In IFS this faithful part is called “Self energy.” We could call it that too because it is none other than the energy of the true Self, the image of God, we are seeing. We might just as easily call it “the Spirit of God.” Not sure you buy it? I love the holy Elder Thaddeus and his teachings. He says: “Every soul is born holy…everything is holy, little and big, everything has holy life, divine energy, because life is God’s energy.” God’s energy, life, faith, is what rises in the blind men and in the father. This rising of the True Self is the beginning of all divine transformation.
“Be it done to you according to your faith,” is another way of saying, “The power of faith is in you and that is what you need.” I believe Jesus came to help us unlock the very power he (in whom, for whom, and by whom) all things were created, planted in the very core of our being to begin with. Faith is our common inheritance and is a divine energy given to all.
Another example is in St. Paul’s Letter to Romans in the passage from chapter 7, “I will to do what’s right, but I cannot do it. For I do not the good I want, but the evil I do not.” Again, we see two parts. The will to do what is right and the will to do the opposite. Herman Hesse, of STEPPENWOLF fame, expressed it like this: “I wanted only to try to live in accord with my true Self. Why was that so very difficult?”
You see, it is not “I”, the True Self that does bad things. The “I” is the image of God, Christ in us, the true Self, that wills only good. The “sin that dwells within”, are those parts in us that cover the true Self like a protective cloak. Where do they come from? Let’s just say right now that all of these parts develop and operate because of fear. . St. Maximus the Confessor confirms this when he boils down the problem of sin to one thing: the fear of death. And what was the Cross and Resurrection about after all but to free us from the fear of death?
In truth, their intention is to protect us from what we fear and often in ways that are not helpful or healthy. They mean well, but often do not do well. They are not bad parts, they are good parts that are coerced into doing unhealthy jobs. This points to the fact that there are imbalances in our internal lives.

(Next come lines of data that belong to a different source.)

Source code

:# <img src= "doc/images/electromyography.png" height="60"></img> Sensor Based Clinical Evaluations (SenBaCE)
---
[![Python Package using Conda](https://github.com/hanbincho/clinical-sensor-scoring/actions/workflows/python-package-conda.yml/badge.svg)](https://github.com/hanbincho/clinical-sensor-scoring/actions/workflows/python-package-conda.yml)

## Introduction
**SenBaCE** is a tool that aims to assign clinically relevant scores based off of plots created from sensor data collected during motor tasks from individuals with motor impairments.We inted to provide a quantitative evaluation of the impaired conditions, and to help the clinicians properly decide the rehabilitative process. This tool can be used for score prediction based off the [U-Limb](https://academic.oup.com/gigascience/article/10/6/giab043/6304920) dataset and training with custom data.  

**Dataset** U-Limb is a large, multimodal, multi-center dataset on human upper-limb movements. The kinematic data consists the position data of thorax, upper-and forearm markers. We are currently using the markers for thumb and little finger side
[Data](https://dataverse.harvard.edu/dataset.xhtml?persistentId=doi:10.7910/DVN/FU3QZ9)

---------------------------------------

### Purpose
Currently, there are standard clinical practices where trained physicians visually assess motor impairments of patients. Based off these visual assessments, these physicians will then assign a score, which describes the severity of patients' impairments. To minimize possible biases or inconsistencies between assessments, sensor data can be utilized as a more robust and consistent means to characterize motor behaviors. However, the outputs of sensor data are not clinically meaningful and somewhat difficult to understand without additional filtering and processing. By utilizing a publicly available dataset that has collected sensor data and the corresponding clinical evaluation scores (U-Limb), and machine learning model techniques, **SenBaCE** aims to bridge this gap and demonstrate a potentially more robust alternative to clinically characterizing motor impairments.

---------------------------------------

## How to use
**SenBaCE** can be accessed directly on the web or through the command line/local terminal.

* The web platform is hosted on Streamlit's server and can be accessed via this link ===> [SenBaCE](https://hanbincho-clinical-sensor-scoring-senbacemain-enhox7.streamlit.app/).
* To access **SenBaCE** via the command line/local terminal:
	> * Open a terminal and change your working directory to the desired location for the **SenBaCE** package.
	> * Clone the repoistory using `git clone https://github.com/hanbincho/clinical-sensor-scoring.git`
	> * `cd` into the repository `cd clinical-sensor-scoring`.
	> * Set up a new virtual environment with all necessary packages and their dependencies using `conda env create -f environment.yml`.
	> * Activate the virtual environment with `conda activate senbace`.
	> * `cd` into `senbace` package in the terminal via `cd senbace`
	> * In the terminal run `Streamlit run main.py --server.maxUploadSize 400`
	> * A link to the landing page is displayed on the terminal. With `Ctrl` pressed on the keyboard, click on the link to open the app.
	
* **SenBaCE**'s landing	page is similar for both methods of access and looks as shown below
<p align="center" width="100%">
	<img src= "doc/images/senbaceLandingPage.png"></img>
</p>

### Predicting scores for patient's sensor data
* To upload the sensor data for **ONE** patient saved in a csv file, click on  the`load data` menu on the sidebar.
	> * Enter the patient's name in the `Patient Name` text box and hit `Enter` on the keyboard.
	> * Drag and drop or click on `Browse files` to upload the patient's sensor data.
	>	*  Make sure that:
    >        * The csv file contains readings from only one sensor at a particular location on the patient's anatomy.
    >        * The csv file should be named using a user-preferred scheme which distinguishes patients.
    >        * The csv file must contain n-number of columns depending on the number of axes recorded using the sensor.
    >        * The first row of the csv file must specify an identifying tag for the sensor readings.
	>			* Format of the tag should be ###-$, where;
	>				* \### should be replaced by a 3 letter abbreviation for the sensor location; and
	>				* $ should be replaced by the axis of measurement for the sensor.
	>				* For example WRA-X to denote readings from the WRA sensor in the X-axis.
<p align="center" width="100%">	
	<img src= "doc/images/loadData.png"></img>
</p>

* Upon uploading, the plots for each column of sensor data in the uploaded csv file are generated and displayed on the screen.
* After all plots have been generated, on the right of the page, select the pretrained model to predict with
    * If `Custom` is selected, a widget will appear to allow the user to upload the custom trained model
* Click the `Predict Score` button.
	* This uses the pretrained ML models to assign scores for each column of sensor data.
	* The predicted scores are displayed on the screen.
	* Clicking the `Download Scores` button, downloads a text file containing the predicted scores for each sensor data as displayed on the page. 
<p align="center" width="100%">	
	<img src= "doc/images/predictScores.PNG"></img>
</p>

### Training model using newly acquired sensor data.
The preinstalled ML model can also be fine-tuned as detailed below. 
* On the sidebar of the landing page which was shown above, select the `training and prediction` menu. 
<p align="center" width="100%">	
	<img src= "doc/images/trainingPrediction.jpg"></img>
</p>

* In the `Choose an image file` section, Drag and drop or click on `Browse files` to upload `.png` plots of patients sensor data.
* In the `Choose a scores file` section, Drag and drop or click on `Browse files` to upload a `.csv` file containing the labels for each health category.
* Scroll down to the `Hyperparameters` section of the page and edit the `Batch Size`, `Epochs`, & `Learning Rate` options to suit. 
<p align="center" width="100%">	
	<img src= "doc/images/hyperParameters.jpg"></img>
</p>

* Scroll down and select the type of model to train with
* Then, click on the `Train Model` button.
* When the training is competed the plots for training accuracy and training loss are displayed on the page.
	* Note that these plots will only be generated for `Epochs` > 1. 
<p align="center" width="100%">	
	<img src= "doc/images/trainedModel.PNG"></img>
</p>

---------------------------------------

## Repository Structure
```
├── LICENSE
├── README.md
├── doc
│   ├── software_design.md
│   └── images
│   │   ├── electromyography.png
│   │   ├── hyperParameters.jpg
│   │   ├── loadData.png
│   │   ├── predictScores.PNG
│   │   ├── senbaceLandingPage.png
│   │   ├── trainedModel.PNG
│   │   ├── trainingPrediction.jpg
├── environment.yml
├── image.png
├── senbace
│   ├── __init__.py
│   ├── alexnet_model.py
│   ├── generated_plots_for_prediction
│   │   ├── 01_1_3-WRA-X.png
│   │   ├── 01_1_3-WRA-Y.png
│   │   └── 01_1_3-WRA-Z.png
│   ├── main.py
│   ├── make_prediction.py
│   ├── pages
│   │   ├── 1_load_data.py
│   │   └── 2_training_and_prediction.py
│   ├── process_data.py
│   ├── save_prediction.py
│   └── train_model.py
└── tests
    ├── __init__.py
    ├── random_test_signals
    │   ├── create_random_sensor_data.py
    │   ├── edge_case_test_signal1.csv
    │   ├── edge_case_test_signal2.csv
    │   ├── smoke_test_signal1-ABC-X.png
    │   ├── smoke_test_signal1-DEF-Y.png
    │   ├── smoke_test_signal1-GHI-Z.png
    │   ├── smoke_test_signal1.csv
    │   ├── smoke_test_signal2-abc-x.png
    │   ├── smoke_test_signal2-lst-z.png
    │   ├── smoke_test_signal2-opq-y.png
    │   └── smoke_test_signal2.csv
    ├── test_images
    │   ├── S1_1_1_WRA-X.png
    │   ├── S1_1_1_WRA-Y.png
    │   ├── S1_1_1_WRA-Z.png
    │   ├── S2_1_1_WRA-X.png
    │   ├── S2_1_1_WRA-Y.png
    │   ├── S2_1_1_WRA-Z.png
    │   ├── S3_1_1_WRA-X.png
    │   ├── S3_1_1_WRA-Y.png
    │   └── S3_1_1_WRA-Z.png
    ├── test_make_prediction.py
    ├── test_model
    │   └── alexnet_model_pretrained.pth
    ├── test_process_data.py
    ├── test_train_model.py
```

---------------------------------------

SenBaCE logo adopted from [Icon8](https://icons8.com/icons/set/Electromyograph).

The point I want to make is that there is an internal struggle in all of us between the True Self and our other parts. The spiritual life, including Confession and other sacraments, and everything else, is meant to help calm the internal war, to bring everything in us into harmony by allowing the image of God, the true Self, the life-energy of God, to lead as it was always meant to do through the ups and downs of life. What happens when faith rises and leads the way? Let’s let St. Symeon the New Theologian answer that for us. Clearly, he knew about these different parts and the need to bring them all to Christ.
…open your heart to Him
and let yourself receive the one
who is opening to you so deeply.
For if we genuinely love Him,
we wake up inside Christ's body
where all our body, all over,
every most hidden part of it,
is realized in joy as Him,
and He makes us, utterly, real,
and everything that is hurt, everything
that seemed to us dark, harsh, shameful,
maimed, ugly, irreparably
damaged, is in Him transformed
and recognized as whole, as lovely,
and radiant in His light
he awakens as the Beloved
in every last part of our body.
When the energy of the True Self is set free and the power of the Holy Spirit is allowed to rise in us, every part is transformed and we are filled with peace, fear is destroyed and the power of God begins to flow freely inside us and outside us like the living water Jesus promised. This water heals everything it touches. It is a collaborative process. It is synergy. It is the abundant life. It is the kingdom of heaven. It is the kind of healing we all need.